No return to classical reality

At a fundamental level, the classical picture of the world is dead, and has been dead now for almost a century. Pinning down exactly which quantum phenomena are responsible for this has proved to be a tricky and controversial question, but a lot of progress has been made in the past few decades. We now have a range of precise statements showing that whatever the ultimate laws of nature are, they cannot be classical. In this article, we review results on the fundamental phenomena of quantum theory that cannot be understood in classical terms. We proceed by first granting quite a broad notion of classicality, describe a range of quantum phenomena (such as randomness, discreteness, the indistinguishability of states, measurement-uncertainty, measurement-disturbance, complementarity, non-commutativity, interference, the no-cloning theorem and the collapse of the wave-packet) that do fall under its liberal scope, and then finally describe some aspects of quantum physics that can never admit a classical understanding – the intrinsically quantum mechanical aspects of nature.

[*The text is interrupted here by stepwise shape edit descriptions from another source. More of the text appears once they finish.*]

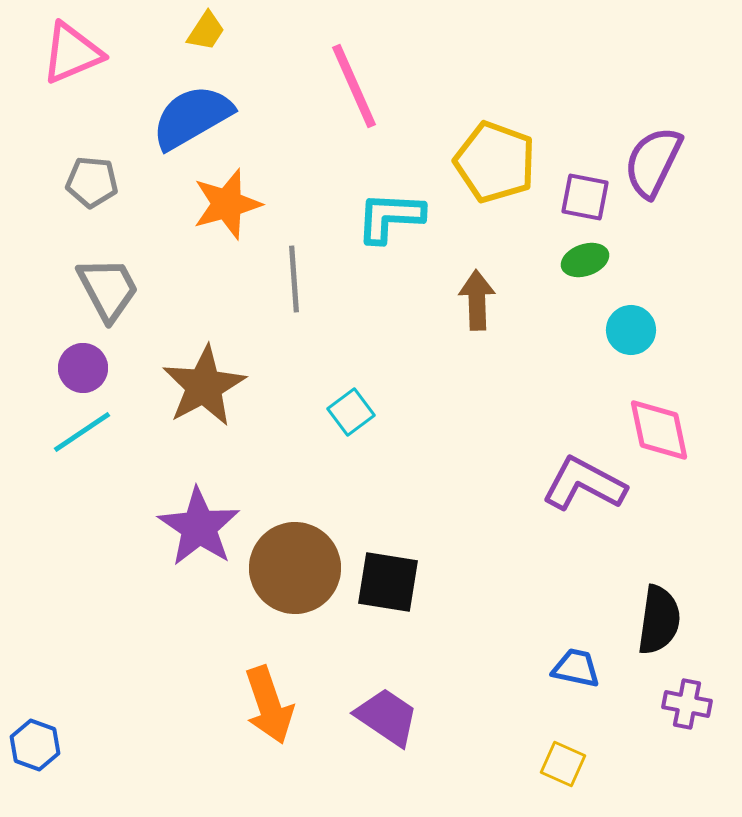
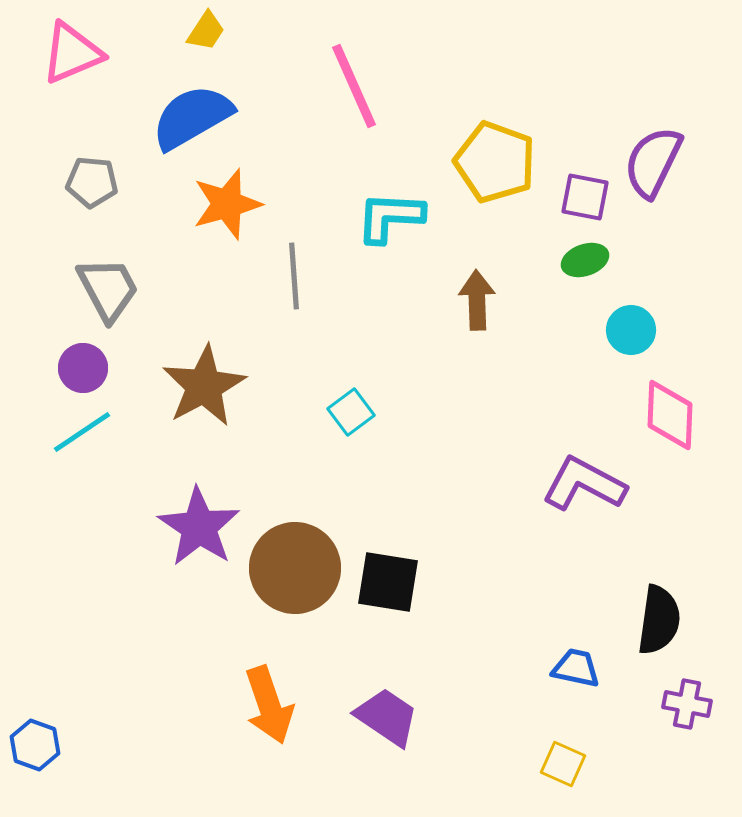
gray line: moved 3 px up
pink diamond: moved 11 px right, 15 px up; rotated 14 degrees clockwise
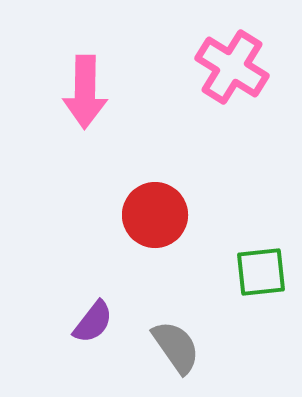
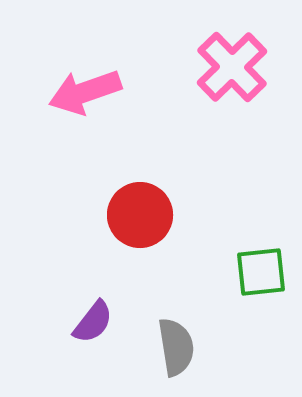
pink cross: rotated 14 degrees clockwise
pink arrow: rotated 70 degrees clockwise
red circle: moved 15 px left
gray semicircle: rotated 26 degrees clockwise
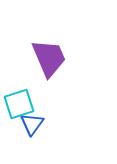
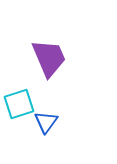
blue triangle: moved 14 px right, 2 px up
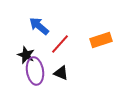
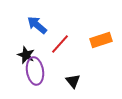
blue arrow: moved 2 px left, 1 px up
black triangle: moved 12 px right, 8 px down; rotated 28 degrees clockwise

The most famous of these is Bell’s theorem, but we also review two more recent results in this area. Firstly, Hardy’s theorem shows that even a finite-dimensional quantum system must contain an infinite amount of information, and secondly, the Pusey–Barrett–Rudolph theorem shows that the wave function must be an objective property of an individual quantum system. Besides being of foundational interest, results of this sort now find surprising practical applications in areas such as quantum information science and the simulation of quantum systems.